Everyone knows that men and women tend to hold different views on certain things. However, new research by scientists from the University of Bristol and published in PLoS ONE indicates that this may literally be the case.
Researchers examined where men and women looked while viewing still images from films and pieces of art. They found that while women made fewer eye movements than men, those they did make were longer and to more varied locations.
These differences were largest when viewing images of people. With photos of heterosexual couples, both men and women preferred looking at the female figure rather than the male one. However, this preference was even stronger for women.
While men were only interested in the faces of the two figures, women's eyes were also drawn to the rest of the bodies - in particular that of the female figure.
Felix Mercer Moss, PhD student in the Department of Computer Science who led the study, said: "The study represents the most compelling evidence yet that, despite occupying the same world, the viewpoints of men and women can, at times, be very different.
"Our findings have important implications for both past and future eye movement research together with future technological applications."
Eye movements are a tool used to collect visual information, which then colours an individual's perception of the world. Equally, when individuals have different interpretations of the world, this in turn affects the information they seek and, consequently, the places they look.
The researchers suggest that men and women look at different things because they interpret the world differently. The pictures preferred by women were the same pictures that produced the most distinct 'looking patterns'. Similarly, the pictures with the largest scope for a difference in interpretation - those with people - also produced the largest differences between where men and women looked.

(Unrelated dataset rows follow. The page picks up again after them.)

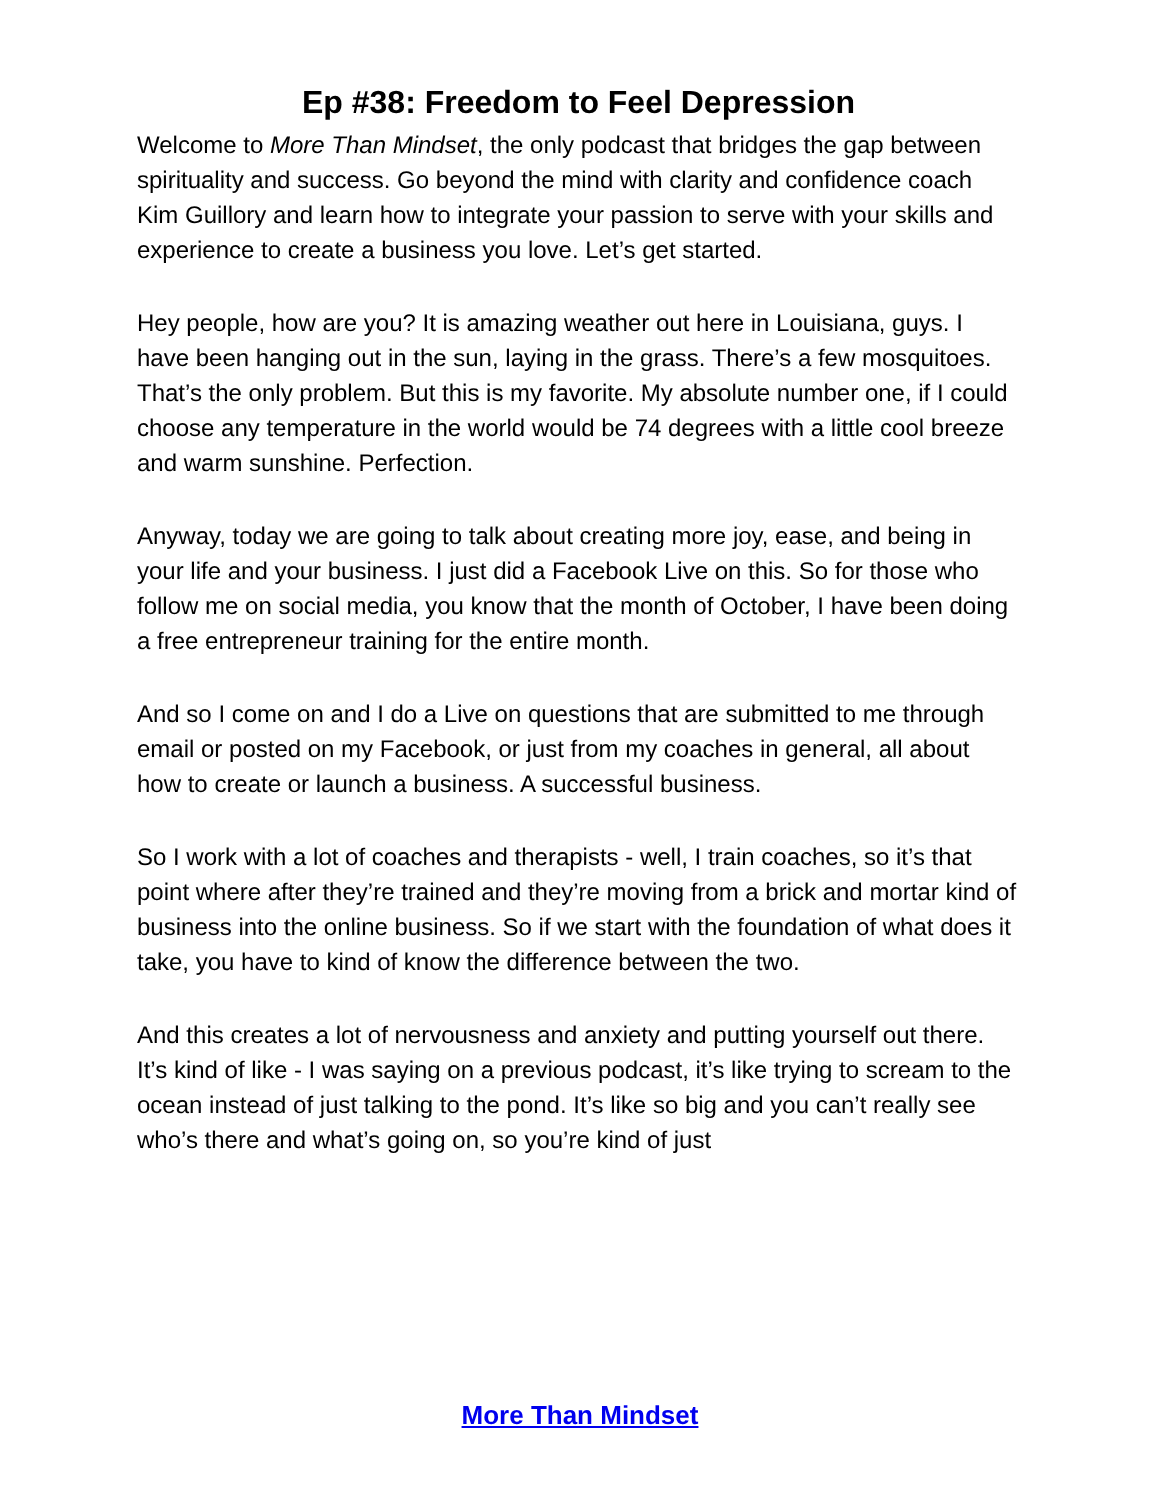Ep #38: Freedom to Feel Depression
Welcome to More Than Mindset, the only podcast that bridges the gap between spirituality and success. Go beyond the mind with clarity and confidence coach Kim Guillory and learn how to integrate your passion to serve with your skills and experience to create a business you love. Let’s get started.
Hey people, how are you? It is amazing weather out here in Louisiana, guys. I have been hanging out in the sun, laying in the grass. There’s a few mosquitoes. That’s the only problem. But this is my favorite. My absolute number one, if I could choose any temperature in the world would be 74 degrees with a little cool breeze and warm sunshine. Perfection.
Anyway, today we are going to talk about creating more joy, ease, and being in your life and your business. I just did a Facebook Live on this. So for those who follow me on social media, you know that the month of October, I have been doing a free entrepreneur training for the entire month.
And so I come on and I do a Live on questions that are submitted to me through email or posted on my Facebook, or just from my coaches in general, all about how to create or launch a business. A successful business.
So I work with a lot of coaches and therapists - well, I train coaches, so it’s that point where after they’re trained and they’re moving from a brick and mortar kind of business into the online business. So if we start with the foundation of what does it take, you have to kind of know the difference between the two.
And this creates a lot of nervousness and anxiety and putting yourself out there. It’s kind of like - I was saying on a previous podcast, it’s like trying to scream to the ocean instead of just talking to the pond. It’s like so big and you can’t really see who’s there and what’s going on, so you’re kind of just
More Than Mindset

One perceptual sex difference in particular - women's increased sensitivity to threat - may explain a further finding. People's eyes are drawn to the most informative regions of an image while also being repelled from areas that carry possible threat or danger, for example the sun. Faces are a paradoxical example of a region that is both highly informative and potentially threatening, particularly if eye contact is made.
While men made direct eye contact with faces in the pictures; especially when primed to look for threat, women averted their gaze downward slightly towards the nose and mouth of these faces. The researchers claim that this may be due to women being more sensitive to the negative consequences of making direct eye contact and will, therefore, shift their gaze downward, towards the centre of the face.
Paper: Eye Movements to Natural Images as a Function of Sex and Personality by Felix Mercer Moss, Roland Baddeley and Nishan Canagarajah, PLoS ONE, 30 November 2012.